▶ _Source excerpt_
........

CHEMISTRY

O. A. PTITSYNA, G. G. LYATIEV, Corresponding Member of the Academy of Sciences of the USSR O. A. REUTOV

REACTION OF DIPHENYLIODONIUM BOROFLUORIDE WITH ALIPHATIC AMINES

We have established earlier \((^{1})\) that, upon interaction of diphenyliodonium borofluoride with aromatic amines at room temperature, complex compounds are formed.

In the present work, the reaction of diphenyliodonium borofluoride with aliphatic amines was investigated. In this case we did not isolate complex compounds, since in the presence of aliphatic amines diphenyliodonium borofluoride decomposed rapidly even at room temperature. The main product of the reaction proved to be the hydrofluoroborate salt of the starting amine. Such results were observed when the reaction was carried out in various solvents both at room temperature and at the boiling point of the solvent.

We studied in greater detail the reaction of diphenyliodonium borofluoride with diethylamine in acetone, water, and an excess of the amine itself, and also with triethylamine in methyl alcohol, acetone, and without solvent in an excess of amine.

Trimethylamine was chosen by us because in this case formation of the amine salt by an exchange reaction between the salt of the arylation product and the starting amine is excluded; such a reaction is possible with primary and secondary amines, for example:

\[ (\mathrm{C_2H_5})_2\mathrm{NH} + (\mathrm{C_6H_5})_2\mathrm{IBF_4} \to \mathrm{C_6H_5}\overset{+}{\mathrm{N}}\mathrm{H}(\mathrm{C_2H_5})_2\mathrm{BF_4}^{-} + \mathrm{C_6H_5I}, \]

\[ \mathrm{C_6H_5}\overset{+}{\mathrm{N}}\mathrm{H}(\mathrm{C_2H_5})_2\mathrm{BF_4}^{-} + (\mathrm{C_2H_5})_2\mathrm{NH} \to \mathrm{C_6H_5{-}N}(\mathrm{C_2H_5})_2 + (\mathrm{C_2H_5})_2\overset{+}{\mathrm{N}}\mathrm{H_2}\mathrm{BF_4}^{-}. \]

The reaction mixture was treated as follows. After completion of the reaction, water and ether were added to the reaction mixture.* The iodonium and ammonium salts passed into the aqueous solution, and all the other organic substances into the ether. The layers were separated; after several extractions with ether, a saturated aqueous solution of NaI was added to the aqueous solution, whereupon diphenyliodonium iodide, sparingly soluble in water, precipitated—in those cases in which not all of the \((\mathrm{C_6H_5})_2\mathrm{JBF_4}\) had entered into the reaction. The aqueous solution was then evaporated to a small volume on a water bath; the residue was transferred to a Claisen flask and decomposed with alkali. The amine thus obtained was distilled off, dried, and identified. Usually after drying the amine had a good refractive index, which indicated the purity of the substance.

The ethereal solution was examined by thin-layer chromatography on aluminum oxide.** On the chromatograms iodobenzene was always readily detected. Spots corresponding to arylation products were either absent or very weak, which indicated the presence of only traces of the substance, since the method used is sufficiently sensitive (0.5–1 γ of amine is readily detected). The results of the experiments are given in Table 1.

........

▶ _Material_
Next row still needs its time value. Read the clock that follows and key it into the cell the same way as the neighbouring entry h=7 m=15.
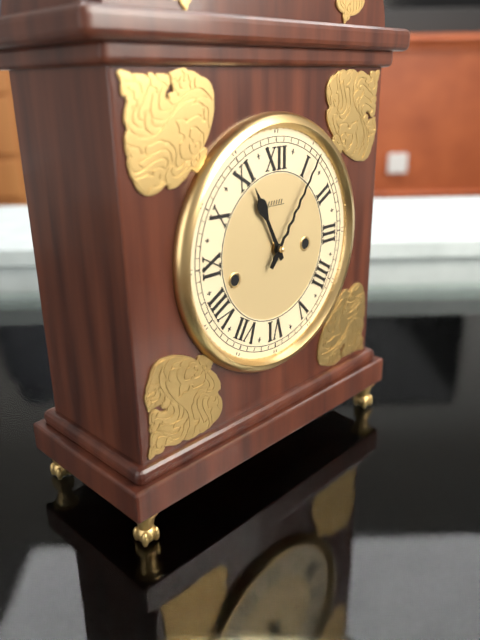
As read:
h=11 m=6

........

▶ _Challenge_
Please translate this sentence from the excerpt on diphenyliodonium borofluoride and aliphatic amines into Spanish: "On the chromatograms iodobenzene was always readily detected."

▶ _Problem solution_
En los cromatogramas siempre se detectó fácilmente el yodobenceno.